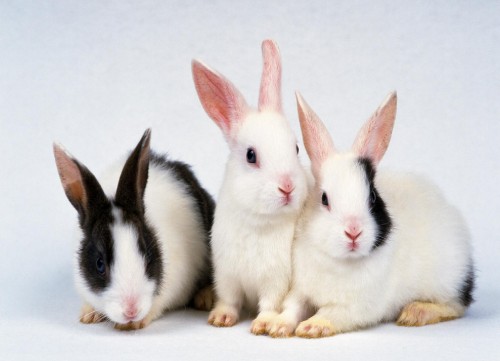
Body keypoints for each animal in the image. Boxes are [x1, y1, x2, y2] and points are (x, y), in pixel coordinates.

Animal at [54, 129, 215, 330]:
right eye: (100, 264)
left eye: (147, 255)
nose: (131, 311)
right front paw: (88, 315)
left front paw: (134, 324)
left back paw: (206, 298)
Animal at [191, 38, 308, 332]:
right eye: (251, 155)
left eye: (296, 148)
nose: (287, 187)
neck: (258, 221)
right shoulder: (227, 275)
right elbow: (229, 299)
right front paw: (220, 318)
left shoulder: (275, 280)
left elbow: (270, 303)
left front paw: (264, 324)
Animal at [264, 90, 474, 338]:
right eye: (324, 199)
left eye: (373, 197)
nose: (353, 232)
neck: (339, 261)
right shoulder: (300, 290)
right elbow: (292, 307)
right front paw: (278, 326)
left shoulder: (355, 308)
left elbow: (330, 312)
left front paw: (311, 326)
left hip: (447, 280)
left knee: (456, 305)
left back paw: (415, 312)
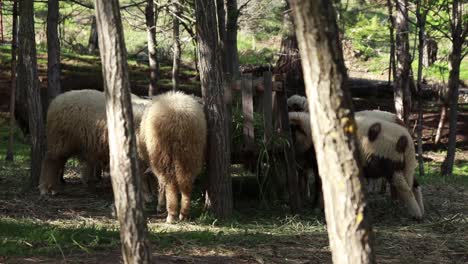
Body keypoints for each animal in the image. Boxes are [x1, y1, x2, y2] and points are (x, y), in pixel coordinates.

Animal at [137, 91, 207, 223]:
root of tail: (178, 117)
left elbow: (160, 184)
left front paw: (160, 205)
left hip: (163, 153)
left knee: (170, 183)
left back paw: (172, 214)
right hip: (190, 152)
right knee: (186, 182)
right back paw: (184, 214)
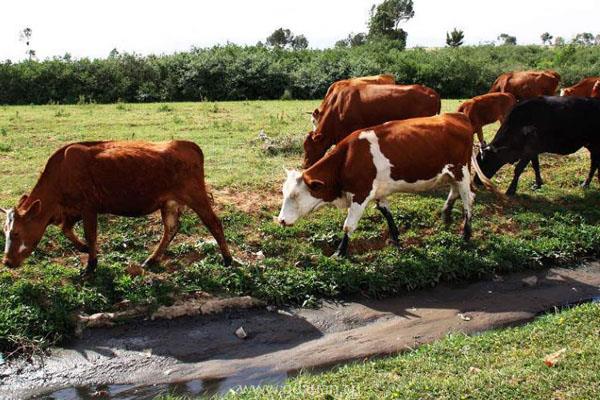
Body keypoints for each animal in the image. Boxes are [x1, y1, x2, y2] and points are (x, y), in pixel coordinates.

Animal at [1, 141, 232, 276]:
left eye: (16, 232)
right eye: (5, 231)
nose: (7, 262)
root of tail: (188, 144)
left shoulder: (88, 207)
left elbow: (91, 234)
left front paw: (91, 264)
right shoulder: (72, 210)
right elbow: (66, 229)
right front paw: (83, 248)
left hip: (195, 196)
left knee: (213, 223)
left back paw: (228, 259)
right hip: (169, 202)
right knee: (171, 228)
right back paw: (152, 259)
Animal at [278, 113, 494, 256]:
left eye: (295, 196)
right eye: (283, 193)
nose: (280, 220)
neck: (348, 157)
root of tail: (458, 116)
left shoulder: (361, 194)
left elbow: (348, 226)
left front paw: (340, 252)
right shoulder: (379, 191)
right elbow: (386, 213)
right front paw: (396, 240)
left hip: (461, 171)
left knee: (468, 200)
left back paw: (466, 234)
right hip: (451, 174)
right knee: (454, 192)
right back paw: (446, 215)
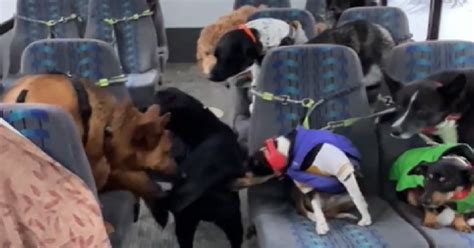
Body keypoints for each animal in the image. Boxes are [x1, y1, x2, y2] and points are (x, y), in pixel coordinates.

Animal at [243, 127, 372, 235]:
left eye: (250, 165)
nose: (242, 173)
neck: (286, 150)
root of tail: (328, 205)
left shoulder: (344, 171)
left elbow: (357, 198)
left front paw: (366, 218)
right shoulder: (305, 182)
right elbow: (315, 204)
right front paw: (321, 224)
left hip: (345, 199)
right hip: (297, 189)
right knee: (302, 208)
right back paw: (313, 215)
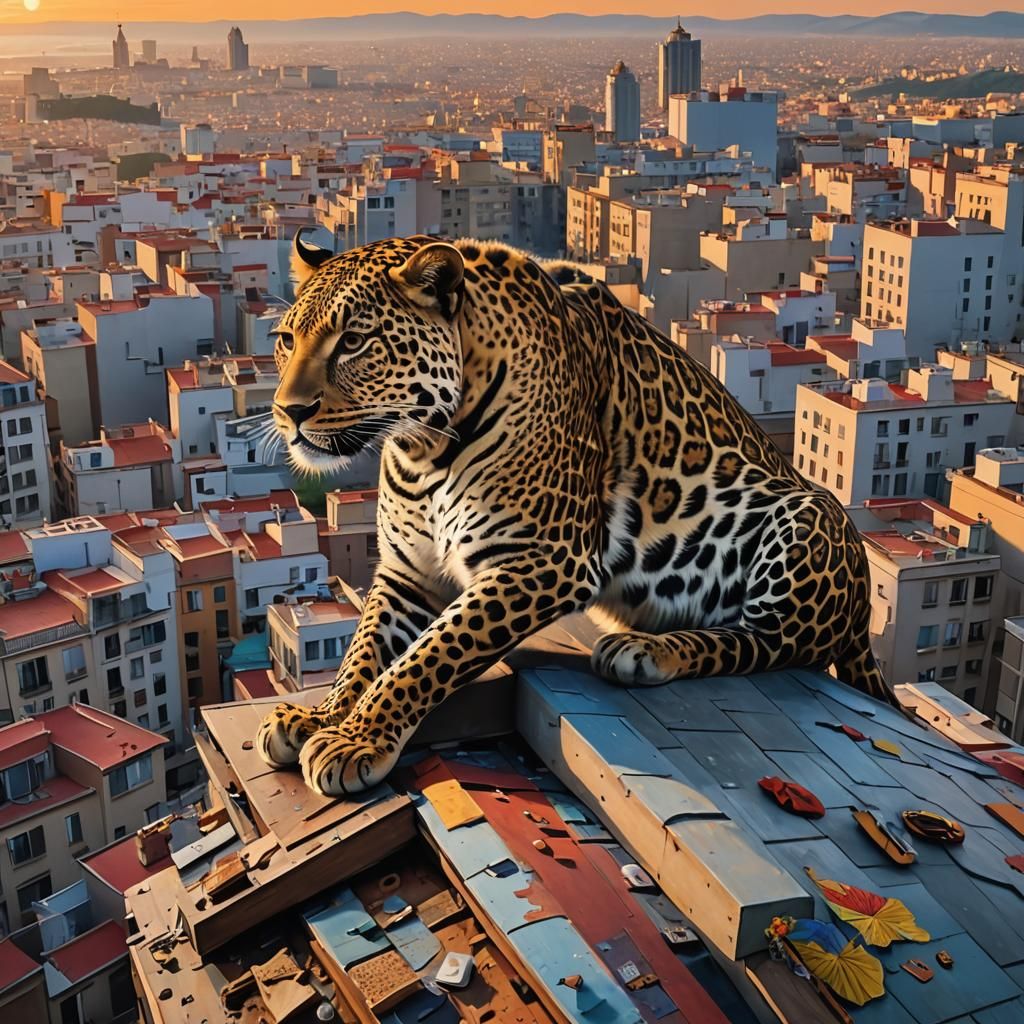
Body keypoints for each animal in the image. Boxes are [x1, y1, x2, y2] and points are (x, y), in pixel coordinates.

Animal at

* WHAT THE TASK ASKS
Please give the entries above again exactly as written, leaving out any pictures.

* RESPONSE TO THIS TASK
Body keypoints for each animal in the image. Boxes are [x1, y1, x2, y2] and points are (x, y), in pixel coordinates.

Animal at [54, 129, 215, 330]:
right eye: (100, 264)
left eye: (147, 255)
nose: (131, 311)
right front paw: (88, 315)
left front paw: (134, 324)
left back paw: (206, 298)
Animal at [191, 38, 308, 332]:
right eye: (251, 155)
left eye: (296, 148)
nose: (287, 187)
neck: (258, 221)
right shoulder: (227, 275)
right elbow: (229, 299)
right front paw: (220, 318)
left shoulder: (275, 280)
left elbow: (270, 303)
left front paw: (264, 324)
Animal at [264, 90, 474, 338]:
right eye: (324, 199)
left eye: (373, 197)
nose: (353, 232)
neck: (339, 261)
right shoulder: (300, 290)
right elbow: (292, 307)
right front paw: (278, 326)
left shoulder: (355, 308)
left elbow: (330, 312)
left front paw: (311, 326)
left hip: (447, 280)
left knee: (456, 305)
left back paw: (415, 312)
Body keypoints for each animal in the image. Boxes are [x1, y1, x2, y2] and points are (x, y), in pixel coordinates.

Animal at [137, 91, 207, 223]:
root of tail: (178, 117)
left elbow: (160, 184)
left front paw: (160, 205)
left hip: (163, 153)
left knee: (170, 183)
left back paw: (172, 214)
right hip: (190, 152)
right knee: (186, 182)
right back paw: (184, 214)
Body keypoints for each animal in the image. Boxes are [x1, y1, x2, y2] and points are (x, y), in pixel coordinates.

Animal at [1, 141, 232, 276]:
left eye: (16, 232)
right eye: (5, 231)
nose: (7, 262)
root of tail: (188, 144)
left shoulder: (88, 207)
left elbow: (91, 234)
left front paw: (91, 264)
right shoulder: (72, 210)
right elbow: (66, 229)
right front paw: (83, 248)
left hip: (195, 196)
left knee: (213, 223)
left back paw: (228, 259)
right hip: (169, 202)
right knee: (171, 228)
right back paw: (152, 259)
Animal at [278, 113, 494, 256]:
left eye: (295, 196)
right eye: (283, 193)
nose: (280, 220)
neck: (348, 157)
root of tail: (458, 116)
left shoulder: (361, 194)
left elbow: (348, 226)
left front paw: (340, 252)
right shoulder: (379, 191)
right elbow: (386, 213)
right front paw: (396, 240)
left hip: (461, 171)
left knee: (468, 200)
left back paw: (466, 234)
right hip: (451, 174)
right knee: (454, 192)
right back paw: (446, 215)
Body keypoints for each animal in the image. Boxes are [x1, y1, x2, y2] and points are (x, y), in pixel coordinates.

Animal at [243, 127, 372, 235]:
left eye: (250, 165)
nose: (242, 173)
neck: (286, 150)
root of tail: (328, 205)
left shoulder: (344, 171)
left elbow: (357, 198)
left front paw: (366, 218)
right shoulder: (305, 182)
right elbow: (315, 204)
right front paw: (321, 224)
left hip: (345, 199)
right hip: (297, 189)
right knee: (302, 208)
right back paw: (313, 215)
Body keypoints for each animal in the image. Boxes are [x1, y1, x2, y2] and points are (x, y), in pixel coordinates.

Animal at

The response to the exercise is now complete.